Funding a better future for rural education

Students at Hongban Elementary School used to bring both a schoolbag and a woven bag into the classroom, the latter filled with potatoes, corn cobs and charcoal to make lunch at school.
But financial aid to the school in Southwest China's Guizhou province has now changed the school's dining arrangements for good. A kitchen with refrigerators and disinfection equipment now helps to provide students with nutritious meals.
For several years, government bodies and NGOs have been making efforts to help fund and improve schools in poor rural regions. Nutritional programs have improved the diets of rural students in half the country since 2011, with the central government spending almost 160 billion yuan ($25 billion) on 134,000 schools.
"China's expenditure on students with difficulties reached 140 billion yuan in 2017, a 62-percent increase from 2012," says Zheng Fuzhi, assistant education minister. "The government has allocated 3 billion yuan for educational poverty relief in regions of extreme poverty this year."
And increased budget and favorable polices are also helping to enhance the quality of teaching.
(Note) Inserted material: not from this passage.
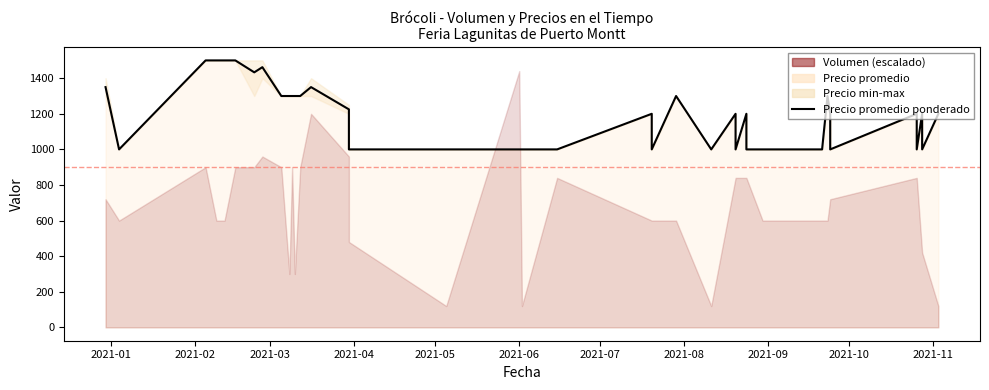

What is the maximum value shown in the chart?

1500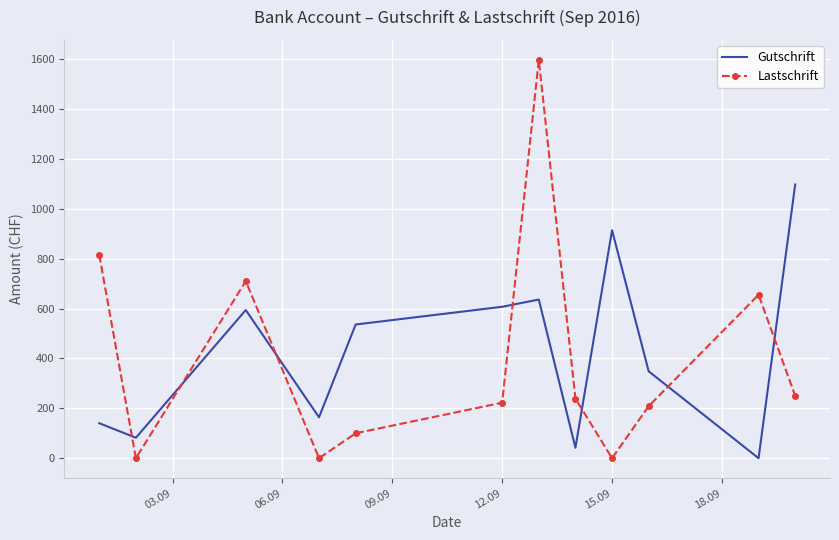

In Gutschrift, how many points are lower than both neighbors (excluding endpoints)?

4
Since 2013, living allowances have been provided to rural teachers.
As of May 2017, over 1.3 million teachers in extremely impoverished areas received an average of 2,400 yuan, and in some cases as much as 6,000 yuan.
In 2006, a teaching program was put in place to encourage university graduates to teach in rural primary and junior high schools.
Graduates spend three years in rural schools and favorable policies help them restart their careers after they complete their teaching posts.
Currently, this program covers close to 1,000 counties in 22 provinces, and the ministry plans to add 10,000 teachers in 2018.